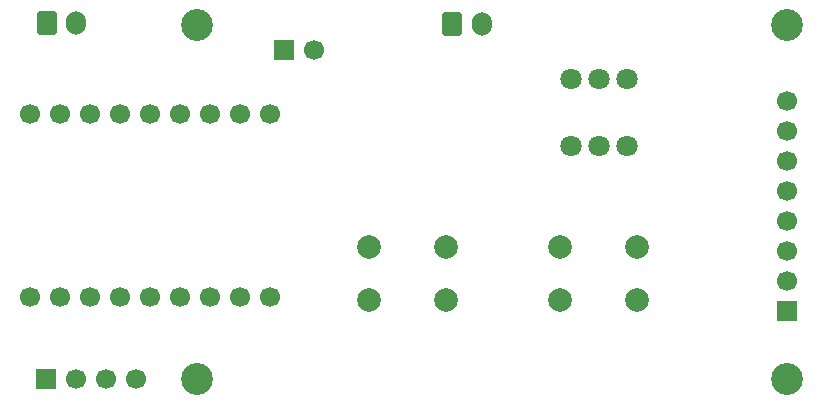
<source format=gbr>
%TF.GenerationSoftware,KiCad,Pcbnew,9.0.6*%
%TF.CreationDate,2026-01-23T02:05:32+03:00*%
%TF.ProjectId,control_panel,636f6e74-726f-46c5-9f70-616e656c2e6b,rev?*%
%TF.SameCoordinates,Original*%
%TF.FileFunction,Soldermask,Bot*%
%TF.FilePolarity,Negative*%
%FSLAX46Y46*%
G04 Gerber Fmt 4.6, Leading zero omitted, Abs format (unit mm)*
G04 Created by KiCad (PCBNEW 9.0.6) date 2026-01-23 02:05:32*
%MOMM*%
%LPD*%
G01*
G04 APERTURE LIST*
G04 Aperture macros list*
%AMRoundRect*
0 Rectangle with rounded corners*
0 $1 Rounding radius*
0 $2 $3 $4 $5 $6 $7 $8 $9 X,Y pos of 4 corners*
0 Add a 4 corners polygon primitive as box body*
4,1,4,$2,$3,$4,$5,$6,$7,$8,$9,$2,$3,0*
0 Add four circle primitives for the rounded corners*
1,1,$1+$1,$2,$3*
1,1,$1+$1,$4,$5*
1,1,$1+$1,$6,$7*
1,1,$1+$1,$8,$9*
0 Add four rect primitives between the rounded corners*
20,1,$1+$1,$2,$3,$4,$5,0*
20,1,$1+$1,$4,$5,$6,$7,0*
20,1,$1+$1,$6,$7,$8,$9,0*
20,1,$1+$1,$8,$9,$2,$3,0*%
G04 Aperture macros list end*
%ADD10C,1.700000*%
%ADD11O,1.700000X2.000000*%
%ADD12RoundRect,0.250000X-0.600000X-0.750000X0.600000X-0.750000X0.600000X0.750000X-0.600000X0.750000X0*%
%ADD13C,2.700000*%
%ADD14C,2.000000*%
%ADD15C,1.800000*%
%ADD16R,1.700000X1.700000*%
G04 APERTURE END LIST*
D10*
%TO.C,ESPMC1*%
X51835000Y-76250000D03*
X54375000Y-76250000D03*
X54375000Y-60750000D03*
X59455000Y-60750000D03*
X61995000Y-60750000D03*
X64535000Y-60750000D03*
X67075000Y-60750000D03*
X69615000Y-60750000D03*
X72155000Y-60750000D03*
X72155000Y-76250000D03*
X69615000Y-76250000D03*
X51835000Y-60750000D03*
X67075000Y-76250000D03*
X64535000Y-76250000D03*
X56915000Y-60750000D03*
X61995000Y-76250000D03*
X59455000Y-76250000D03*
X56915000Y-76250000D03*
%TD*%
D11*
%TO.C,Inspection_Light1*%
X90100000Y-53125000D03*
D12*
X87600000Y-53125000D03*
%TD*%
D13*
%TO.C,REF\u002A\u002A*%
X66000000Y-83200000D03*
%TD*%
D14*
%TO.C,SW_RESERVED1*%
X103250000Y-76500000D03*
X96750000Y-76500000D03*
X103250000Y-72000000D03*
X96750000Y-72000000D03*
%TD*%
D15*
%TO.C,SW_Inspection_Light1*%
X97650000Y-63400000D03*
X100050000Y-63400000D03*
X102450000Y-63400000D03*
X102450000Y-57800000D03*
X100050000Y-57800000D03*
X97650000Y-57800000D03*
%TD*%
D13*
%TO.C,REF\u002A\u002A*%
X66000000Y-53200000D03*
%TD*%
%TO.C,REF\u002A\u002A*%
X116000000Y-83200000D03*
%TD*%
%TO.C,REF\u002A\u002A*%
X116000000Y-53200000D03*
%TD*%
D16*
%TO.C,Relay_2CH1*%
X53205000Y-83200000D03*
D10*
X55745000Y-83200000D03*
X58285000Y-83200000D03*
X60825000Y-83200000D03*
%TD*%
D14*
%TO.C,SW_Cancel_Reset1*%
X80600000Y-72000000D03*
X87100000Y-72000000D03*
X80600000Y-76500000D03*
X87100000Y-76500000D03*
%TD*%
D12*
%TO.C,5VGND1*%
X53300000Y-53050000D03*
D11*
X55800000Y-53050000D03*
%TD*%
D16*
%TO.C,ST7789_Socket1*%
X116000000Y-77400000D03*
D10*
X116000000Y-74860000D03*
X116000000Y-72320000D03*
X116000000Y-69780000D03*
X116000000Y-67240000D03*
X116000000Y-64700000D03*
X116000000Y-62160000D03*
X116000000Y-59620000D03*
%TD*%
D16*
%TO.C,Buzzer_Conn_01x02_1*%
X73385000Y-55350000D03*
D10*
X75925000Y-55350000D03*
%TD*%
M02*

</source>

-- -- --

## Work to be completed
All lines from the listing above that include "primitives" should be shown.

## Expected answer
0 Add four circle primitives for the rounded corners*
0 Add four rect primitives between the rounded corners*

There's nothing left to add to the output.